Should traitors again assay to grasp the helm of state, and the cry go up for succor, while the legions of young men spring armed from the North, let there be no words of sneering spoken to keep back those whose hearts go out with them, and who would gladly leave home, and friends, and comfort, to follow the brave one to the battle, and bind up his wounds when the day was won, and his life fast ebbing away with the gory stream, drawing, with every shifting sand, nearer and nearer the fountain. Let no one say, if war and its attendant sufferings be Christian, that where men are in the midst of the dreadful work, "it is no place for women."
The One Hundred and Ninth had been gone two weeks, and I did not care to leave till the change and exposure to which the raw regiment was unused had wrought sickness, and made my presence needed; and September 3d, 1862, I left Ithaca, N. Y., in company with one of our men, who had returned with the body of a comrade, killed by the cars while on guard-duty along the railroad, at Laurel Station, Md.
It was one of those rare mornings peculiar to that beautiful month. Deliciously cool, with soft breezes whispering in the tree-tops, then sweeping low to shake from the grass-blades a million of diamond drops. No bird-songs thrilled the still pulses of air like those which charm the summer mornings; the deep hush of everything but soft-sighing winds seemed to rush over me with overwhelming sadness, till for a moment, as I thought of the two little girls whom I was leaving motherless, I felt a wild desire to return—a shrinking from the duties which I had undertaken, and sickened at the thought of dressing bloody wounds, of combing out hair tangled and matted with the thick gore—of being alone of my sex at times in the camp of soldiers, whose trade was death.

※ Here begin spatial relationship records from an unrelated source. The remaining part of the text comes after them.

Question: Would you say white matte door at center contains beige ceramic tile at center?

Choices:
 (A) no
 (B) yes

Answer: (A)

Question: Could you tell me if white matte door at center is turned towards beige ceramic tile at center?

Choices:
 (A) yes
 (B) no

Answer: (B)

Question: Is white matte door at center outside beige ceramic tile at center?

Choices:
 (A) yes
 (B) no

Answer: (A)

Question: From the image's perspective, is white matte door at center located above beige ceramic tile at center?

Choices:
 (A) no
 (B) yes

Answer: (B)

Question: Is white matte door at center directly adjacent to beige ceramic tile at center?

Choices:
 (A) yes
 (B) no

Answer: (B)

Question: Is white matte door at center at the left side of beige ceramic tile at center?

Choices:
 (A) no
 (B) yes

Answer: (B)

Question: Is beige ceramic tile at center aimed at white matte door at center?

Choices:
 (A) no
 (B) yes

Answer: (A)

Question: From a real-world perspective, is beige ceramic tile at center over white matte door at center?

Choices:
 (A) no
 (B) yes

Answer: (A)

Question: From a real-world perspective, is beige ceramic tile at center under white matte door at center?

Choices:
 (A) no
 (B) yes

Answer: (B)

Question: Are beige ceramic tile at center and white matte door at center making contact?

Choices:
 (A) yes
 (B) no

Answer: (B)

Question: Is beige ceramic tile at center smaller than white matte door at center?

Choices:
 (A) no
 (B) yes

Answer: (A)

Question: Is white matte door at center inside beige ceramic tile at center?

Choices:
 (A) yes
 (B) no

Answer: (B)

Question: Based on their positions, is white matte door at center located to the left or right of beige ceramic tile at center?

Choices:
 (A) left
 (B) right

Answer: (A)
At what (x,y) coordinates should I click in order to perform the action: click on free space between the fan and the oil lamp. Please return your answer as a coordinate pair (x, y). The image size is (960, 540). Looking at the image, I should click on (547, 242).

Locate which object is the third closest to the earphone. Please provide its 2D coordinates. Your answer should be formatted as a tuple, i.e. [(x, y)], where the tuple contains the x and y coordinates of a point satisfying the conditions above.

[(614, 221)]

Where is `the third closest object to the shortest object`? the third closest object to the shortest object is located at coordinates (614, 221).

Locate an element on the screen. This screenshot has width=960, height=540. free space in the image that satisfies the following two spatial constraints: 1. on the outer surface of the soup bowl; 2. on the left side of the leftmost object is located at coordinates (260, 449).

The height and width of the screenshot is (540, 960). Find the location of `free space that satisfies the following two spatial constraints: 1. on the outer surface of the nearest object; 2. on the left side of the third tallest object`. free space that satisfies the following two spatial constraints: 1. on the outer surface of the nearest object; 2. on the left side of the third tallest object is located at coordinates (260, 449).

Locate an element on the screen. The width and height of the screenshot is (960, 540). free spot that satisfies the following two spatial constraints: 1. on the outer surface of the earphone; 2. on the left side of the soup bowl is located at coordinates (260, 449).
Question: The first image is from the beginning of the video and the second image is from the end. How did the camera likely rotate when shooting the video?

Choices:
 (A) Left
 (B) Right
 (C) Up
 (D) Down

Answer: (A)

Then better feelings took possession of me, and I knew if they could suffer so much, and die for their country, I could at least give some years of my poor life in the attempt to alleviate their sufferings; and I took up my burthen of duties again, and watched listlessly the changing scenes along the road.
The cool September morning ripened into the hot, dusty day; still we kept on our journey, arriving at Baltimore, weary and hungry, on the morning of the 4th.

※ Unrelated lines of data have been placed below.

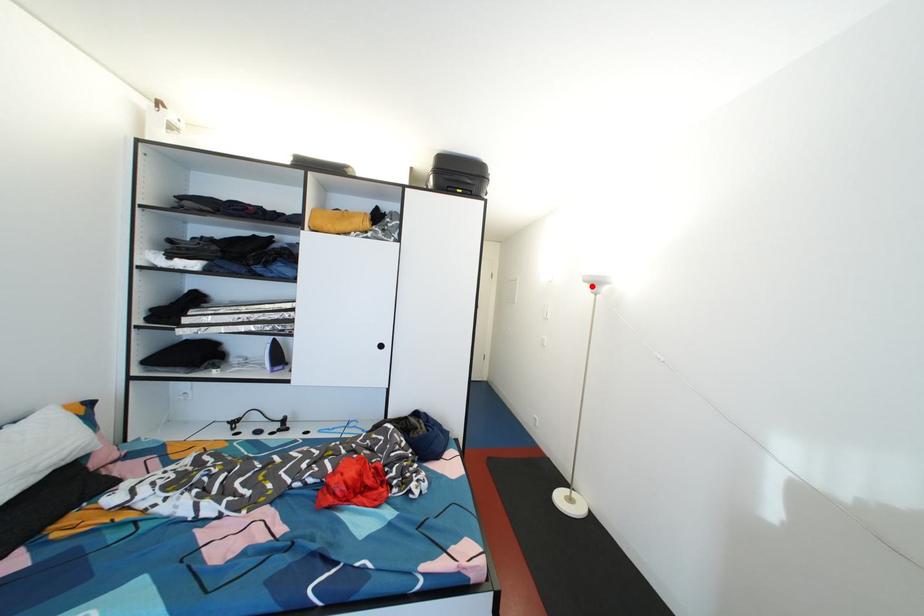
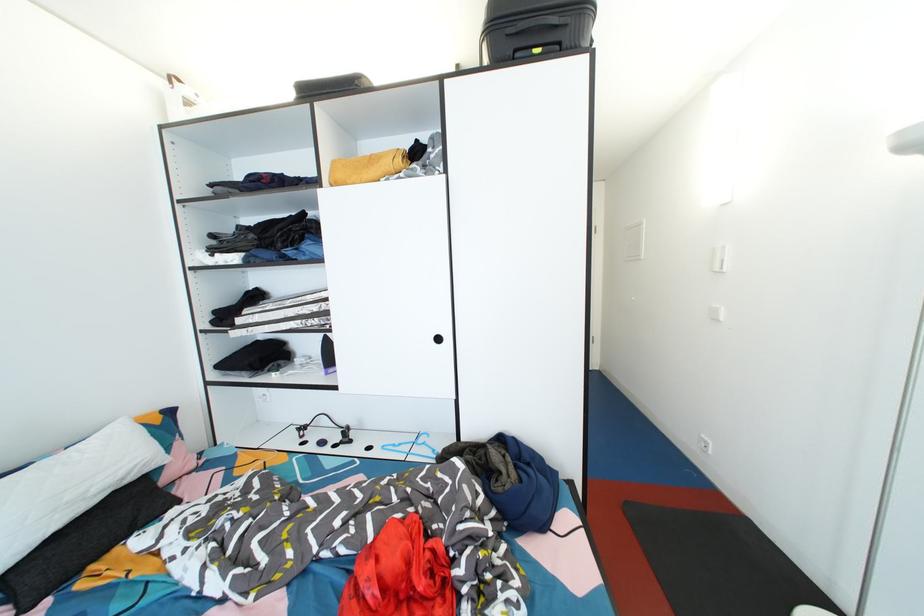
Find the pixel in the second image that matches the highlighted location in the first image.

(913, 152)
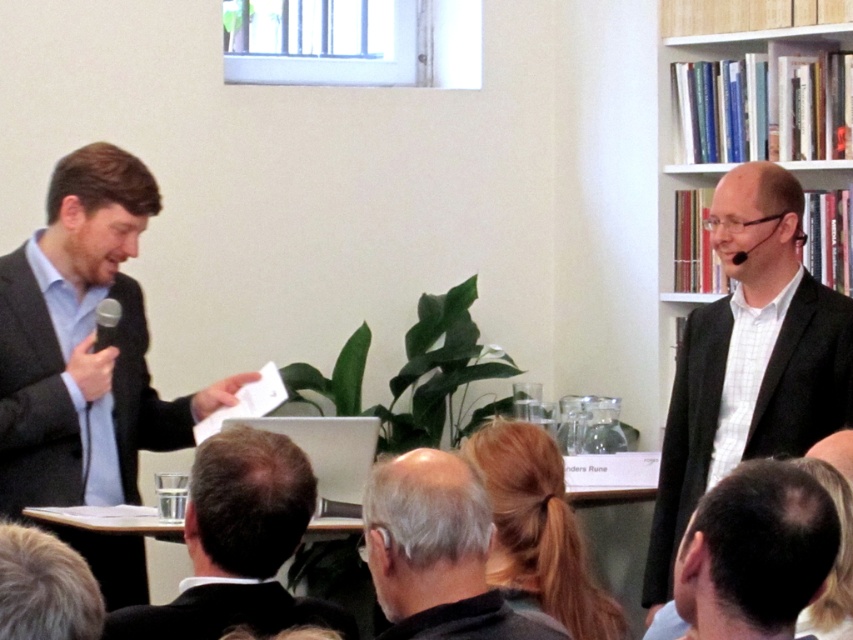
You are organizing a presentation and need to choose between the black matte microphone at left and the black matte microphone at upper right. Which one is more suitable if you prefer a thinner design?

The black matte microphone at left is thinner than the black matte microphone at upper right, so it is more suitable for a thinner design preference.

You are an attendee at the conference and want to place a new book on the white glossy bookshelf at upper right. To do so, you need to walk from your current position near the black matte suit at lower center. In which direction should you move to reach the bookshelf?

The white glossy bookshelf at upper right is located to the right of the black matte suit at lower center, so you should move to your right to reach it.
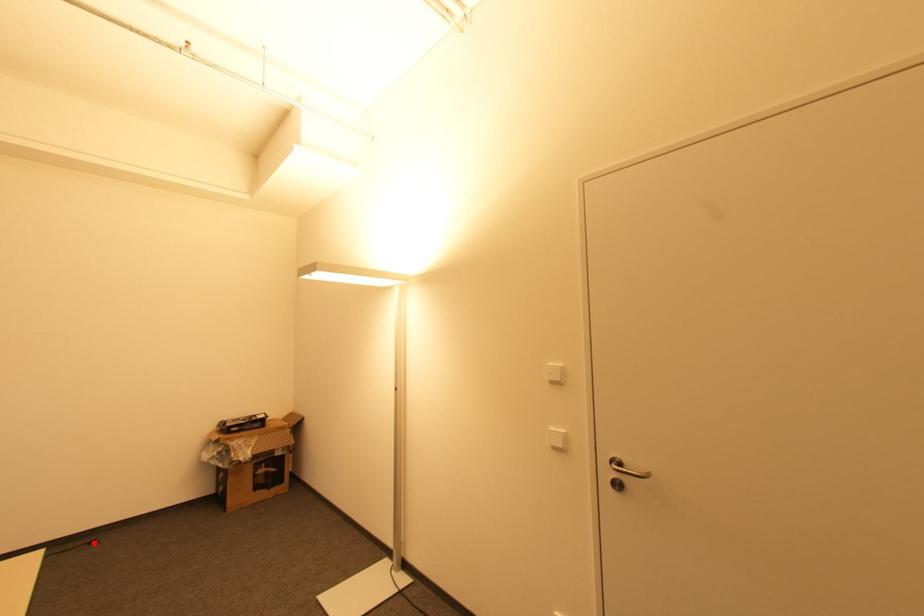
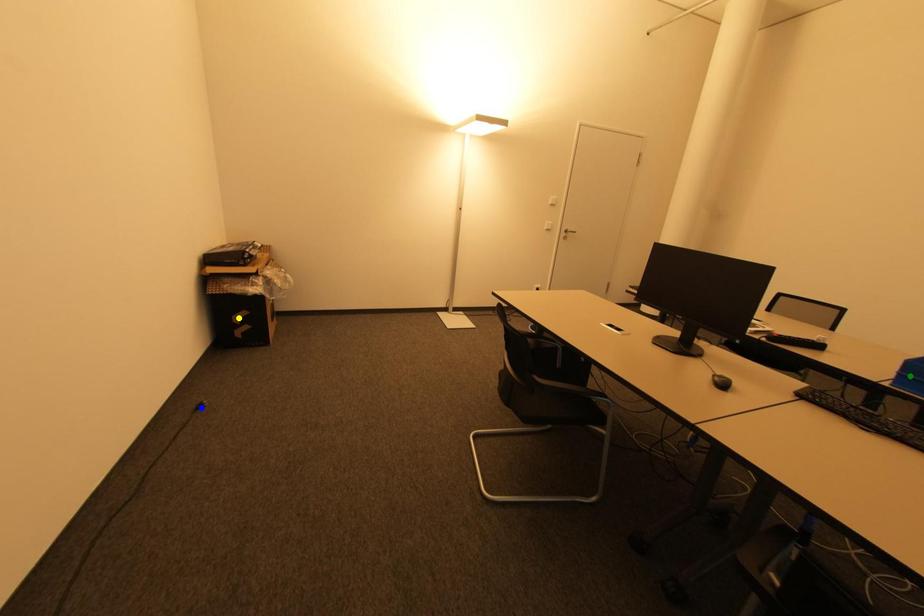
Question: I am providing you with two images of the same scene from different viewpoints. A red point is marked on the first image. You are given multiple points on the second image. In image 2, which mark is for the same physical point as the one in image 1?

Choices:
 (A) blue point
 (B) yellow point
 (C) green point

Answer: (A)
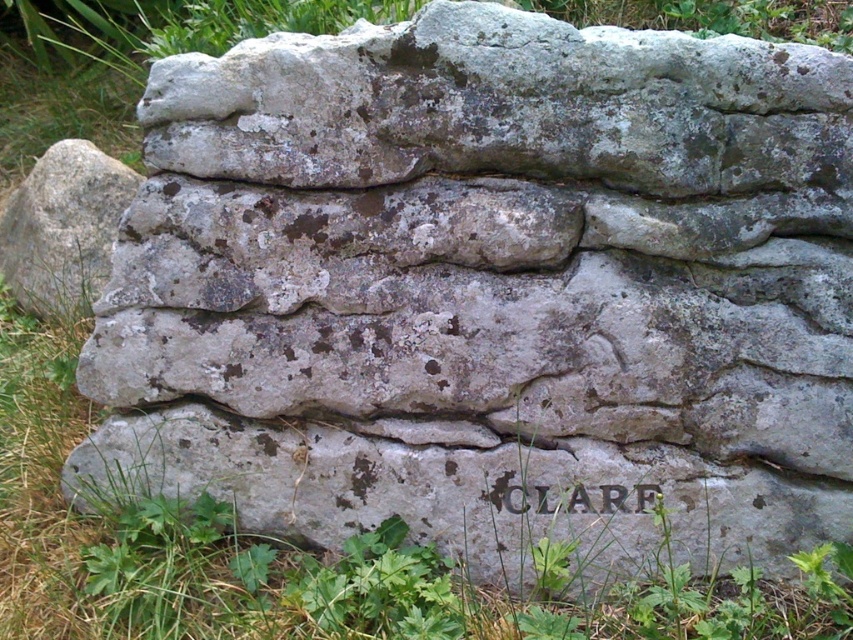
You are an archaeologist examining a stone wall with two marked points. You need to determine which point is closer to you. The points are labeled as point (80,300) and point (660,497). Based on the scene description, which point is closer to you?

Point (80,300) is closer to you because it is further to the viewer than point (660,497).

Consider the image. You are an architect examining a stone wall. You notice the gray rough stone at left and the carved stone lettering at center. Which object has a greater width?

The gray rough stone at left has a greater width than the carved stone lettering at center.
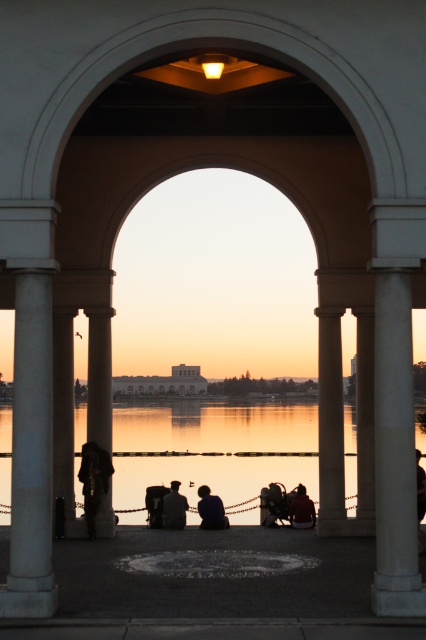
You are standing behind the two jackets mentioned and want to pick up the matte black jacket at center without disturbing the dark gray fabric jacket at center. Is this possible based on their positions?

The matte black jacket at center is positioned under the dark gray fabric jacket at center, so you can reach under the dark gray fabric jacket at center to pick up the matte black jacket at center without disturbing it.

You are standing in front of the arches and want to place a 1.5 meter wide decorative panel between the white marble column at right and the matte black jacket at center. Can the panel fit between them?

The white marble column at right is wider than the matte black jacket at center. However, the exact distance between them isn not specified in the provided information. Therefore, it is uncertain whether the 1.5 meter wide panel can fit between them based solely on the given data.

We went for a moment's rest and escape from the dust into the ladies' room, our empty stomachs suggesting the roundness and thickness of the flakes of flesh which once clung round the bare ham-bone lying on the shelf, and the probable age of the remnant of cheese over which the sprightly skippers were noting.
We had no time to go in search of food, and our lunch had long since disappeared before the ravages of hunger, and soon were on board the cars again, arriving at Bladensburg at ten o'clock a.m., finding Co. G., of the One Hundred and Ninth Regiment N. Y. V., my own band of gallant men.
The greeting assured me that I was welcomed, and when we unpacked the boxes of provisions which had been prepared by the hands of mothers, wives, and sisters in the old well-remembered kitchens at home, there was silence for a moment, as the heart of the soldier throbbed with a half homesick feeling, then beat again in its patriotic measure, and voices grew loud and hilarious over "the box from home."